**THE PROBLEM**
Please update the records below, changing "chart" to "graph" and keeping everything else the same. Leave the pictures out of your version.

**AVAILABLE DATA**

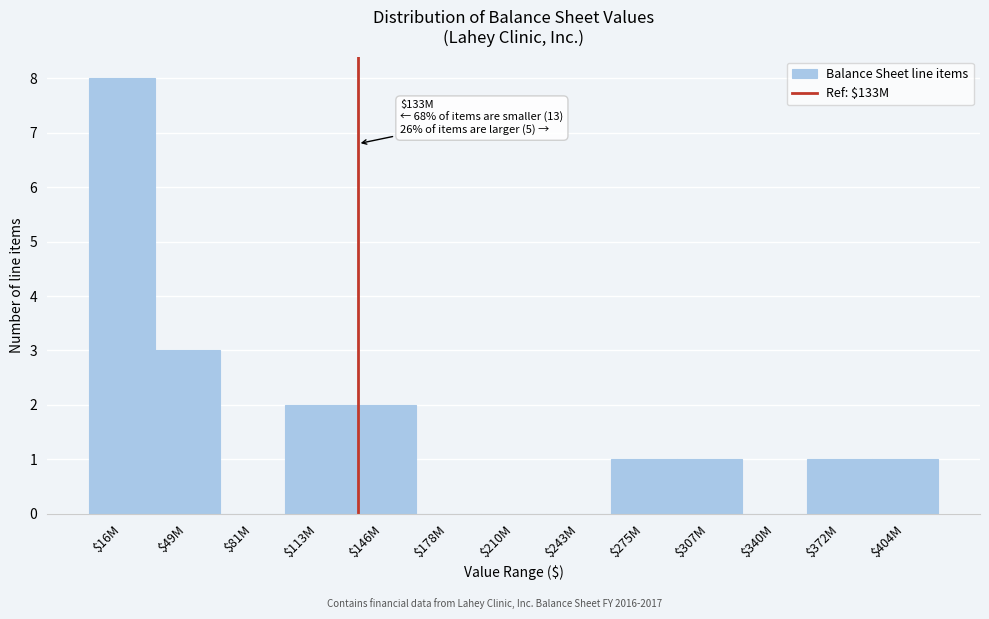

The chart shows a value of 2 at $146M. True or false?

True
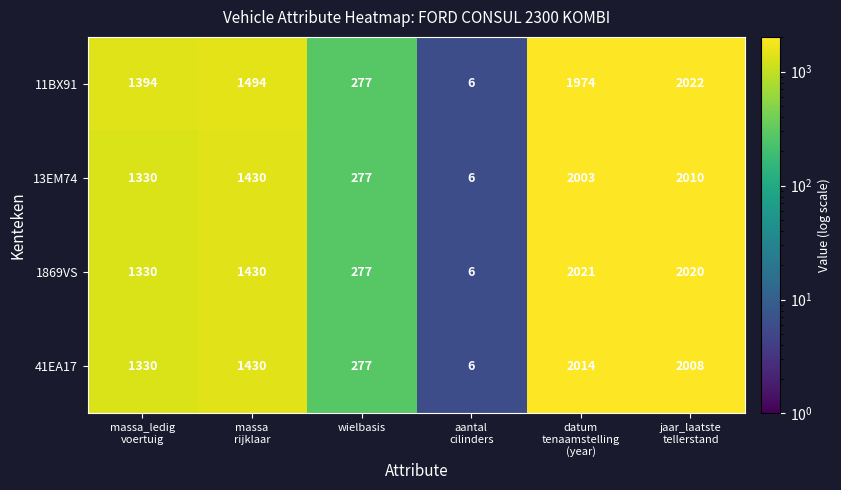

What is the difference between the maximum and second lowest values in the 1869VS series?

1744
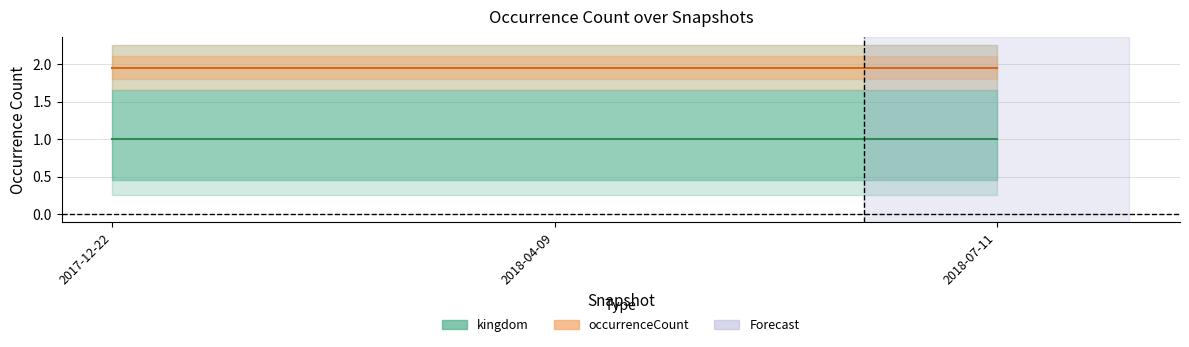

What is the label of the 1st point from the right?

2018-07-11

**SOLUTION TO THE EXERCISE**
The graph shows a value of 2 at $146M. True or false?

True

What is the difference between the maximum and second lowest values in the 1869VS series?

1744

What is the label of the 1st point from the right?

2018-07-11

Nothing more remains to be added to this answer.